=== Extrait du document ===
Le 24 septembre 2008

I. Un brave homme, avec une idée, se laisse prendre au piège ANVAR.

M.C., la quarantaine, est consultant en hygiène et qualité agroalimentaire, après avoir travaillé comme ingénieur dans une entreprise de produits alimentaires pendant 15 ans. Redécouvrant une boisson traditionnelle à base de sucre fermenté et de fruits macérés très répandue notamment au Moyen-Orient, il rêve de développer de manière industrielle un produit similaire. Mais il réalise que ses économies, quelques centaines de milliers d’euros, sont insuffisantes pour un tel projet.

Au cours de l’été 2002, il rencontre un chargé d’affaires de l’Anvar. Le courant passe, et l’entrevue est suivie, en septembre puis en novembre d’une promesse téléphonique d’une aide de 100.000 euros. L’éventualité de passer à la vitesse supérieure, avec une aide plus conséquente, l’aide régionale à l’industrialisation (ARI) est abordée au cours des entretiens et restera tout au cours du projet comme l’arrivée en terre promise. Mais l’ANVAR refuse de prêter à un individu et exige qu’une société soit constituée pour bénéficier de ses avances. M.C. créé donc sa société, la SARL K…, en janvier 2003.
=== Données fournies ===
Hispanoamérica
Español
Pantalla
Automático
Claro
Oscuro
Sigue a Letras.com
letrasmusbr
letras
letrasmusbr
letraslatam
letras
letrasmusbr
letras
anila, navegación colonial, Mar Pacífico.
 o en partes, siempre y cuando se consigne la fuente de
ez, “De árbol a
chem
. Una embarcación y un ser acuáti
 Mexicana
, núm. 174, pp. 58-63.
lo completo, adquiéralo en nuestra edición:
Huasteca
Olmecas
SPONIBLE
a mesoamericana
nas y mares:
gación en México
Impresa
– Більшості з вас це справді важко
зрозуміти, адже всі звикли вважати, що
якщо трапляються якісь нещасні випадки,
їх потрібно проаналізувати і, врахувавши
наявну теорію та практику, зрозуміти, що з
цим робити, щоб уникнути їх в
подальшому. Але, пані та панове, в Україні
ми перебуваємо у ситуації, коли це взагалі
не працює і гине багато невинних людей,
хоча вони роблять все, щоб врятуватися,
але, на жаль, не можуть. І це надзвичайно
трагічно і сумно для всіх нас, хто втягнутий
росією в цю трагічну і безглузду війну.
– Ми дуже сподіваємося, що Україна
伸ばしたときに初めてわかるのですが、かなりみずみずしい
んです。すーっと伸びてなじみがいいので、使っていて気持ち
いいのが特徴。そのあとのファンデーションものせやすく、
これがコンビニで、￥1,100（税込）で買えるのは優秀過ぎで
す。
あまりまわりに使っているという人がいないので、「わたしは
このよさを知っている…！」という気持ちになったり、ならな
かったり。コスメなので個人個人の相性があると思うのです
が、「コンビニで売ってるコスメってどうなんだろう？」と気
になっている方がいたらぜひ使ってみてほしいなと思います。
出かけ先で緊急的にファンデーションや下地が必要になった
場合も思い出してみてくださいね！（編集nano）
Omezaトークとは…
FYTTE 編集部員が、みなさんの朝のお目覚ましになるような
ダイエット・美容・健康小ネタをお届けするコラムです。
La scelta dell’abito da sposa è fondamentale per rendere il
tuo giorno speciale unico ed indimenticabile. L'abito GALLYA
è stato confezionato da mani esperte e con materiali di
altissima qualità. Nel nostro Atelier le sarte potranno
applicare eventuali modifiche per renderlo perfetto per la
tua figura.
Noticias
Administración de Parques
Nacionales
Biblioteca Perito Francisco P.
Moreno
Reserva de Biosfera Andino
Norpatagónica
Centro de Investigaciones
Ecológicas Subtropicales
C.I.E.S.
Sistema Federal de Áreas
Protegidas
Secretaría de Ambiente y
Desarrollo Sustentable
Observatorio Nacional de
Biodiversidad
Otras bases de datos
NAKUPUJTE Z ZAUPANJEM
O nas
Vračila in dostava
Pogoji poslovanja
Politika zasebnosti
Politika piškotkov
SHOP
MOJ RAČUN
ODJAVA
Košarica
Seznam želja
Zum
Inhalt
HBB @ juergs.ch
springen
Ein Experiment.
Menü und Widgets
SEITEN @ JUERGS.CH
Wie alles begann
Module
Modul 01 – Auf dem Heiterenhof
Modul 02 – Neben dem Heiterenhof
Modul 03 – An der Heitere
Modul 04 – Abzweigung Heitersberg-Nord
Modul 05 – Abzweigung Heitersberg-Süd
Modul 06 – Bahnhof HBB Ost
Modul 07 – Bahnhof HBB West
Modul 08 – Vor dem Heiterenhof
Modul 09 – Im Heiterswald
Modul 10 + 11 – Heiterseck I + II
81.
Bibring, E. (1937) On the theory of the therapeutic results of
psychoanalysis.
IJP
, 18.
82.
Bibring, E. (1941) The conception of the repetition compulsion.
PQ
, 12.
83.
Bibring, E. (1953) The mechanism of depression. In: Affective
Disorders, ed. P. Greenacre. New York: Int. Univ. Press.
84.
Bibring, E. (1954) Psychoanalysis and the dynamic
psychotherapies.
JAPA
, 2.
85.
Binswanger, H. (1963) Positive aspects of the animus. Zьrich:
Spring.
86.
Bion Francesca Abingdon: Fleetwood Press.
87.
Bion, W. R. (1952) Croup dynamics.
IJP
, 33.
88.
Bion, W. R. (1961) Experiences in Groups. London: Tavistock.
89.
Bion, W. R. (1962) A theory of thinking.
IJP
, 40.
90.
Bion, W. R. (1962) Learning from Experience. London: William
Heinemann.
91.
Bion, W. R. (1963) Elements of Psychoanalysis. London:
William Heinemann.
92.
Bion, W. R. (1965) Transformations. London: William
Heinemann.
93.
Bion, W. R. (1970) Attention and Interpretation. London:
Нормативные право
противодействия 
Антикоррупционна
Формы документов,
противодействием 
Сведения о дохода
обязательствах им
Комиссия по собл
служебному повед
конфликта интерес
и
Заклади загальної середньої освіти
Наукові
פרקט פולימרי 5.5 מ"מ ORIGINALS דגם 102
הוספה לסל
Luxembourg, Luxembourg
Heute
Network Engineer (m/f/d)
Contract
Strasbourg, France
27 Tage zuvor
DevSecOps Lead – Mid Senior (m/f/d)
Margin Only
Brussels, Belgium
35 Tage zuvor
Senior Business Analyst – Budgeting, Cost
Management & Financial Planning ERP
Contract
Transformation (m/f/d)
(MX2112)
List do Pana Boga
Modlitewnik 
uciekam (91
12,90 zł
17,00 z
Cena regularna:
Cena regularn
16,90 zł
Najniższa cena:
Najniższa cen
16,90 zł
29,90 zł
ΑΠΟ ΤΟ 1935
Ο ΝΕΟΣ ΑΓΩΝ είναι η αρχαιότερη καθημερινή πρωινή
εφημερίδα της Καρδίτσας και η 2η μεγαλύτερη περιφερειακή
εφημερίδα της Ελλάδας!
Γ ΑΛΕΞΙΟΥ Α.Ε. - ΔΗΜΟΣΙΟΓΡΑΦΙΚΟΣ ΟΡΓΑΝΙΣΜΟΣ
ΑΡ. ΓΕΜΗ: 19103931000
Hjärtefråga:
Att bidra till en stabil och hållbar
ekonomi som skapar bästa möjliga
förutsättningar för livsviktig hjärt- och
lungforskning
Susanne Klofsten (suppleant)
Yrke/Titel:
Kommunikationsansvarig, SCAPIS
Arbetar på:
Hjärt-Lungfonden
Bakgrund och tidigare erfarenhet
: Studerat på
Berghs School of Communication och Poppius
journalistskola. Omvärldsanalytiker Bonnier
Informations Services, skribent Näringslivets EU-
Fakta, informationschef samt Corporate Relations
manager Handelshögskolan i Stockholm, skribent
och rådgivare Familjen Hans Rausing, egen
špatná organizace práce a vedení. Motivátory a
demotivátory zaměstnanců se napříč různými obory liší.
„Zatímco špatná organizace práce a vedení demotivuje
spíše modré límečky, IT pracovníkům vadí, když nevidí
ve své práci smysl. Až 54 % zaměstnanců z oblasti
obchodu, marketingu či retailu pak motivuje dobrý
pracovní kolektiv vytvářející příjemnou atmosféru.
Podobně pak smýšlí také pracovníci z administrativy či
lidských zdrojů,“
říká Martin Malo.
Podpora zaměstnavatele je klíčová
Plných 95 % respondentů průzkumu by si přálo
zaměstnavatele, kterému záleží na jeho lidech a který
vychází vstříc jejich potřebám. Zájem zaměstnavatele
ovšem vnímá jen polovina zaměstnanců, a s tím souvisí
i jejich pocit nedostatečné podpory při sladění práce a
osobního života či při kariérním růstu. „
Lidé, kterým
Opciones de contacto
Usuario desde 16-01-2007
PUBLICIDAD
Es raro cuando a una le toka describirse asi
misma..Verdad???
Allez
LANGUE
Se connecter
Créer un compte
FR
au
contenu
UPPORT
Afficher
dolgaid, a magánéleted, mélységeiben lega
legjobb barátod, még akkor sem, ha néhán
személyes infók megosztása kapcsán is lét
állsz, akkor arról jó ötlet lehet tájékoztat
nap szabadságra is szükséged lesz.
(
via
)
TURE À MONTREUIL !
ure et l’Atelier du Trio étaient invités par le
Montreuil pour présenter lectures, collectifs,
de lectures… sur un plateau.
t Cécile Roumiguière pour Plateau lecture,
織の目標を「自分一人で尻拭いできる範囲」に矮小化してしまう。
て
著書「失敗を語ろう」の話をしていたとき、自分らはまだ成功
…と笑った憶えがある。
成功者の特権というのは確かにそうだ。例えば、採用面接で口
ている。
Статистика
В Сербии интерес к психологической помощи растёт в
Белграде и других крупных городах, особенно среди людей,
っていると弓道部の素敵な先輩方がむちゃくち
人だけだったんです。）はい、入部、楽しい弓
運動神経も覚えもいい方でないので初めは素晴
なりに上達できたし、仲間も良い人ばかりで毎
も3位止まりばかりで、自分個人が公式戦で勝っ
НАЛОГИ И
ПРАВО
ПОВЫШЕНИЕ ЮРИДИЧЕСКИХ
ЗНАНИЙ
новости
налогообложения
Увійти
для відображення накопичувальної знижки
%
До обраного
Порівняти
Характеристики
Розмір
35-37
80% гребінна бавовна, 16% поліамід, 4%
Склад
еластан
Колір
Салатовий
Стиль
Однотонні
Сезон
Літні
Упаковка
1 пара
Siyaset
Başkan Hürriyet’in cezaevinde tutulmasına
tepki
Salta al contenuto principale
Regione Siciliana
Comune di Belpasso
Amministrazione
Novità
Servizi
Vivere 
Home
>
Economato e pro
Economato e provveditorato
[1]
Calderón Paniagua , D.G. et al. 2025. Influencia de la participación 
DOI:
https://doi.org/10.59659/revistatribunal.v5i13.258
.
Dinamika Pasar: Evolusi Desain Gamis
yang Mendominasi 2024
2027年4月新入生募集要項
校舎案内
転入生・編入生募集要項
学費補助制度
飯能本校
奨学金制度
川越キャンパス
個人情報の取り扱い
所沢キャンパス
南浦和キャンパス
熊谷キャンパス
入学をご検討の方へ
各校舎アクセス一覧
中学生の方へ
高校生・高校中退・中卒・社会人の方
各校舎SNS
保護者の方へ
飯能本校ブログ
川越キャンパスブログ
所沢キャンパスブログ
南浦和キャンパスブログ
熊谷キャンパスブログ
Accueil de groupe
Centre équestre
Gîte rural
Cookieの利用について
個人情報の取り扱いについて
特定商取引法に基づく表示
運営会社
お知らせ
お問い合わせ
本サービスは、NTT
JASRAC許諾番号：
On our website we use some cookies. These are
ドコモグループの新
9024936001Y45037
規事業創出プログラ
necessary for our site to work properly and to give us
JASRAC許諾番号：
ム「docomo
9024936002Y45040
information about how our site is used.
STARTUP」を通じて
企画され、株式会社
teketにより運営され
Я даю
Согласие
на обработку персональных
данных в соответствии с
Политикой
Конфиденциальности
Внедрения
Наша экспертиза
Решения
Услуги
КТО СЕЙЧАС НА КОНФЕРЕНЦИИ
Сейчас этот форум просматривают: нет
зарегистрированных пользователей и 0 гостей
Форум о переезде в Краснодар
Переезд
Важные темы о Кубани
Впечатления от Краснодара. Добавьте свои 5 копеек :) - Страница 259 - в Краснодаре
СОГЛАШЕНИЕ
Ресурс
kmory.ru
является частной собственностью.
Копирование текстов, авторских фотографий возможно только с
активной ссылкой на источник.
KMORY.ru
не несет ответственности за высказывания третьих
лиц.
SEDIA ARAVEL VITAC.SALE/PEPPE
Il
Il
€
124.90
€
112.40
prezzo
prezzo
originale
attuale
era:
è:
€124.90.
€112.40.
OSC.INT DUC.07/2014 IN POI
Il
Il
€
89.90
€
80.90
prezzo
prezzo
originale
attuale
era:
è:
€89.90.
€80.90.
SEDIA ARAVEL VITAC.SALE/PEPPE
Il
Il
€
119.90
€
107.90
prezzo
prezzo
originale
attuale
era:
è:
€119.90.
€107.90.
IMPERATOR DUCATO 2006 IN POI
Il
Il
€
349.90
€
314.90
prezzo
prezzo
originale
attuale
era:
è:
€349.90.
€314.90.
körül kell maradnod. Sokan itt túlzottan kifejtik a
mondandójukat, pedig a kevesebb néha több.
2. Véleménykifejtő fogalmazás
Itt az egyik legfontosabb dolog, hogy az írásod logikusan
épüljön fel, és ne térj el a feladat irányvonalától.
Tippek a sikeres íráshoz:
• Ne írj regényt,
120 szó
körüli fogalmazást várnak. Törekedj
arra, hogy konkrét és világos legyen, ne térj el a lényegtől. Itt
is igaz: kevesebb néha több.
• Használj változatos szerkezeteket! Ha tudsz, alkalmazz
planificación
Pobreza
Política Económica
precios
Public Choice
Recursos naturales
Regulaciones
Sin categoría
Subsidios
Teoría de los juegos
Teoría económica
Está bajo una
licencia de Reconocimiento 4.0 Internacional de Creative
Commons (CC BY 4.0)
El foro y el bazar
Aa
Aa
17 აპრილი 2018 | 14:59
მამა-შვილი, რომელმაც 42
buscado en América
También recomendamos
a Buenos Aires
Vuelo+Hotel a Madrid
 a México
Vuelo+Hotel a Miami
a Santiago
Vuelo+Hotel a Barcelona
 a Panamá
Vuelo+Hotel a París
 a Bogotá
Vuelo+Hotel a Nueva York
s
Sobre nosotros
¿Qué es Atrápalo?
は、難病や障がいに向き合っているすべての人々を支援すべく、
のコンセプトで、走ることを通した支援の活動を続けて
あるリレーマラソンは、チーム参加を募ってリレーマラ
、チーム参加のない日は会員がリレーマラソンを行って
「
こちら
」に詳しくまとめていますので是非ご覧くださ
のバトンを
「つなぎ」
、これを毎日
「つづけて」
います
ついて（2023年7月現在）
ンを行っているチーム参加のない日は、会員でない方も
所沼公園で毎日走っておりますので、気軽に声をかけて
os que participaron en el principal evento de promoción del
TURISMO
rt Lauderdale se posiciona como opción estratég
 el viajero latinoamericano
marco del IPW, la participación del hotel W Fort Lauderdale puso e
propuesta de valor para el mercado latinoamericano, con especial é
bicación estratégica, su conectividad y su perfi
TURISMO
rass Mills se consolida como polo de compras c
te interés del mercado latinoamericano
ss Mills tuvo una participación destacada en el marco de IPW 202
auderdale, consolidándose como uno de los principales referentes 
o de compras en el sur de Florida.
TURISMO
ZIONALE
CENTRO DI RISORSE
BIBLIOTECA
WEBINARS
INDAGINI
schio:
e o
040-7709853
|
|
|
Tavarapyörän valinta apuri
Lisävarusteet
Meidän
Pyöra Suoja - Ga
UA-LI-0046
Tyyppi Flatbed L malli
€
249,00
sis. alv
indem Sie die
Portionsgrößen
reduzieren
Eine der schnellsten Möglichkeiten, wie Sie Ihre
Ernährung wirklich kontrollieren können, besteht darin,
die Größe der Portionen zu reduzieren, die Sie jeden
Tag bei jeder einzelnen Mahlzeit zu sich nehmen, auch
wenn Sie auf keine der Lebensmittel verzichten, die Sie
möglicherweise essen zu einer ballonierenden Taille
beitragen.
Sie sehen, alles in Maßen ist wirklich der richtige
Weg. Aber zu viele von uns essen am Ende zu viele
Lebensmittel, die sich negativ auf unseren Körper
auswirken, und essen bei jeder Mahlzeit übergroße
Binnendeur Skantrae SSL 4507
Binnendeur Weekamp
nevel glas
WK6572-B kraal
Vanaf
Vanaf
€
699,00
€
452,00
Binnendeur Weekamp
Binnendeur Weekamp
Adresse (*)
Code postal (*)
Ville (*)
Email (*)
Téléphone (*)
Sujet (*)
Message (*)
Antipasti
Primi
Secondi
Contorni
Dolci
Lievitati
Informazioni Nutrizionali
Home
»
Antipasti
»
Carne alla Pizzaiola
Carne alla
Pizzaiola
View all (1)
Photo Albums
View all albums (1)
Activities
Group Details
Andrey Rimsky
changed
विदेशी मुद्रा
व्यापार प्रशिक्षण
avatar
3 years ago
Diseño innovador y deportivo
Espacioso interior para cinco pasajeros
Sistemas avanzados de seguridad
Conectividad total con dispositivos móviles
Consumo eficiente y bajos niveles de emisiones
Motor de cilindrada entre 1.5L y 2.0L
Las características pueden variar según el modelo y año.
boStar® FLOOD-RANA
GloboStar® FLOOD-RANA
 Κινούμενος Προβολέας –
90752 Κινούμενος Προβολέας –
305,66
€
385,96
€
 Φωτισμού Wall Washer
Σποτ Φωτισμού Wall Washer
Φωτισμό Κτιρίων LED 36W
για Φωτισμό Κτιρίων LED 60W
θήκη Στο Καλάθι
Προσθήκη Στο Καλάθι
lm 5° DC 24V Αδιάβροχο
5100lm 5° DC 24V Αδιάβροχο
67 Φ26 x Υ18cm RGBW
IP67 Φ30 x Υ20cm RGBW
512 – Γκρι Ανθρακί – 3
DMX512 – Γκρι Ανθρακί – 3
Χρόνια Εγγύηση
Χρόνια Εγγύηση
===
» Travail à faire
**a.** Recopiez le passage de l'extrait compris entre « Au cours de l’été » et « en janvier 2003. », inclus, en substituant « offre » à « promesse ».
**b.** D'après l'extrait, les affirmations suivantes sont-elles exactes ? Répondez par oui ou par non, en citant chaque fois les mots décisifs de l'extrait.
(i) M.C. a été ingénieur dans une entreprise de produits alimentaires pendant 15 ans.
(ii) L'ANVAR accepte d'accorder ses avances directement à un individu.
(iii) Les économies de M.C. suffisent à financer son projet.
Les enregistrements forment un matériau distinct de l'extrait.

» Corrigé des exercices
**a.**
Au cours de l’été 2002, il rencontre un chargé d’affaires de l’Anvar. Le courant passe, et l’entrevue est suivie, en septembre puis en novembre d’une offre téléphonique d’une aide de 100.000 euros. L’éventualité de passer à la vitesse supérieure, avec une aide plus conséquente, l’aide régionale à l’industrialisation (ARI) est abordée au cours des entretiens et restera tout au cours du projet comme l’arrivée en terre promise. Mais l’ANVAR refuse de prêter à un individu et exige qu’une société soit constituée pour bénéficier de ses avances. M.C. créé donc sa société, la SARL K…, en janvier 2003.

**b.**
(i) Oui : « après avoir travaillé comme ingénieur dans une entreprise de produits alimentaires pendant 15 ans ».
(ii) Non : « l’ANVAR refuse de prêter à un individu et exige qu’une société soit constituée pour bénéficier de ses avances ».
(iii) Non : « ses économies, quelques centaines de milliers d’euros, sont insuffisantes pour un tel projet ».